Two of SPUR’s founders — The Guardian and Financial Times — already have individual licensing deals with OpenAI. The fact that they joined forces shows the scale of the issue, but it also shows that these publishers know the true value of their content and will fight for it.

The move comes as AI scraping activity on news sites jumped 55% in Q4 2025 compared to the previous quarter, according to a report by TollBit. Click-through rates to publisher sites dropped significantly in 2025, regardless of whether publishers had licensing deals with AI companies.

How media buyers see it

Chris Milano, global vice president of supply at Assembly Global, mapped out the risk. “The risk of a ‘zero-click internet’ is people will stop interacting with publishers directly, and as a result, less advertising dollars go to those publishers,” he said. “Less visits equates to less ad opportunities.”

Milano hopes new commercial arrangements can slow this slide. “For the sake of everyone, I hope we can see new models that reward publishers for content licensing and potentially even set up revenue share models where payments can be split between LLM providers and publishers,” he said.

Beuth, on the other hand, sees the media mix reshuffling. “Completely new partners are currently emerging — for example, AI systems like ChatGPT increasingly crawl and use content from platforms like Reddit or Roblox, which opens up entirely new advertising opportunities,” he said. Popular platforms like Meta and YouTube “may face new forms of competition from previously unexpected sources driven by AI.”

As advertising fragmentation gains momentum, Beuth said that buyers should beware the inertia of concentrating spend. “[...] Simply increasing platform budgets is reaching its marginal utility — more platform investment does not necessarily bring more benefits,” Beuth said.

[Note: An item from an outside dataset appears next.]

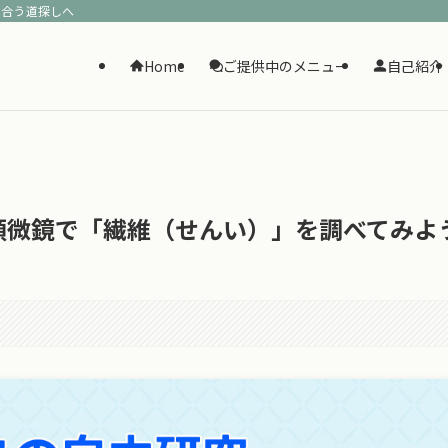
に合う道探しへ
Home
ご提供中のメニュー
自己紹介
顕微鏡で「繊維（せんい）」を調べてみよ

The other regulatory track to watch

The copyright report is not the only regulatory intervention worth watching.

The U.K.’s Competition and Markets Authority (CMA) is separately reviewing Google’s AI Overviews under new digital markets powers. It has proposed requirements that would let publishers opt out of Google's AI-generated search summaries without losing visibility in organic results.

Both tracks point in the same direction: making it harder for AI companies to use publisher content without compensation. That may not reverse traffic declines, but it could protect the business models of the publishers behind some of the open web’s most premium and effective ad inventories.

Regardless of how the measures play out, one point is clear: Now more than ever, as AI reshapes content on the web, advertisers should pay attention to diversification in their media plans.

“It’s … about having the right channel for each part of the funnel,” Milano said. “Diversified plans reduce frequency waste, reach incremental audiences and create more resilient performance.”